Apply This to Writing
Finding a prickly place might mean…
- not knowing what to write next
- feeling like the draft just isn't good enough
- shutting out feedback
- giving up on a certain part of the writing process, like revising or editing
Negotiating with a frustrated writing brain might mean...
- taking a quick brain break
- continuing to work on a project but putting on a favorite song for a mood boost
- reviewing a rough draft by looking for positive aspects first and areas to improve second
- continuing to plan a project but switching methods (mind map? bullet point list? voice typing in a Google Doc?)

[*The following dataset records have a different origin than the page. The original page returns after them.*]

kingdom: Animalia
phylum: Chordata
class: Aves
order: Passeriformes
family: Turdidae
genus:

- continuing on a project but moving to a different physical location
- getting clear instructions for a challenging task, such as how to analyze a quote or proofread effectively
- getting help from a previous stage of the project, such as looking back at the outline and remembering the Big Picture
- continuing to work on a project but on a different aspect
- talking through what should come next with someone else
And don’t forget to re-frame! Instead of beating yourself up for getting stuck, embrace the opportunity to try a new behavior and build a new habit. There’s an opportunity to leave behind what's not working and to discover new tactics that do work.
Once you’ve defined the problem, tried the new behavior, and re-framed the situation, give yourself a break. Building new brain habits can be intense. Thank your brain for giving you the message of frustration, and let it know you’re ready to be its partner. Happy brains make happy writers and happy people.